The Ladies are Upstairs - Merle Collins
Description
As a child there is the shame of poverty and illegitimacy, and there are the hazards of sectarianism in an island divided between Catholic and Protestant, the rigidity of a class and racial system where, if you are black, your white employer is always right—and only the ladies live upstairs. Doux confronts all such challenges with style and hidden steel.
We leave Doux as an old lady moving between the homes of her children in Boston and New York, wondering whether they and her grandchildren really appreciate what her engagement with life has taught her.

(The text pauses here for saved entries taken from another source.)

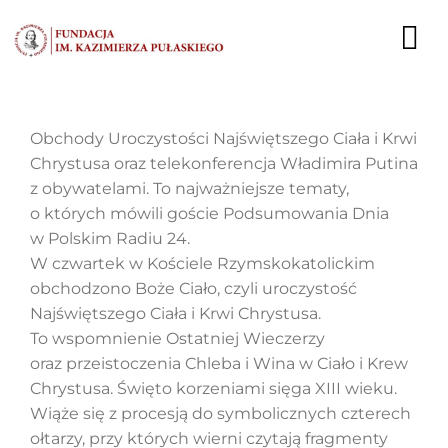
Przejdź
do
To
zawartości
Nav
AKTUALNOŚCI
Obchody Uroczystości Najświętszego Ciała i Krwi
Chrystusa oraz telekonferencja Władimira Putina
EKSPERCI
z obywatelami. To najważniejsze tematy,
o których mówili goście Podsumowania Dnia
PUBLIKACJE
w Polskim Radiu 24.
W czwartek w Kościele Rzymskokatolickim
DZIAŁALNOŚĆ
obchodzono Boże Ciało, czyli uroczystość
Najświętszego Ciała i Krwi Chrystusa.
FUNDACJA
To wspomnienie Ostatniej Wieczerzy
oraz przeistoczenia Chleba i Wina w Ciało i Krew
KARIERA
Chrystusa. Święto korzeniami sięga XIII wieku.
Wiąże się z procesją do symbolicznych czterech
KONTAKT
ołtarzy, przy których wierni czytają fragmenty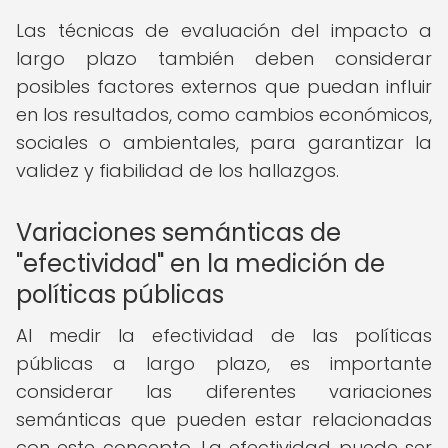
Las técnicas de evaluación del impacto a
largo plazo también deben considerar
posibles factores externos que puedan influir
en los resultados, como cambios económicos,
sociales o ambientales, para garantizar la
validez y fiabilidad de los hallazgos.
Variaciones semánticas de
"efectividad" en la medición de
políticas públicas
Al medir la efectividad de las políticas
públicas a largo plazo, es importante
considerar las diferentes variaciones
semánticas que pueden estar relacionadas
con este concepto. La efectividad puede ser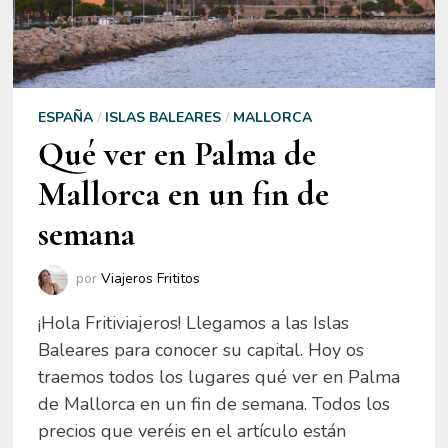
ESPAÑA
/
ISLAS BALEARES
/
MALLORCA
Qué ver en Palma de
Mallorca en un fin de
semana
por
Viajeros Frititos
¡Hola Fritiviajeros! Llegamos a las Islas
Baleares para conocer su capital. Hoy os
traemos todos los lugares qué ver en Palma
de Mallorca en un fin de semana. Todos los
precios que veréis en el artículo están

In these tender and moving stories, Merle Collins demands that we do not forget such lives. If ghosts appear in several of the later stories, they are surely there to warn that amnesia about the past can leave disturbed and restless spirits behind.
In addition to the Doux stories, this collection restores to print an earlier ‘Paz’ story, “Rain Darling”, and their juxtaposition contrasts two very different responses to the hazards of life.
About the Author
Merle Collins was born in Aruba to Grenadian parents who returned to Grenada soon after her birth. During the period of the Grenada Revolution, she served as a coordinator for research on Latin America and the Caribbean for the Government of Grenada. She left Grenada in 1983. The author of three novels, a collection of short stories and three collections of poetry, she has recently retired from teaching Caribbean Literature at the University of Maryland.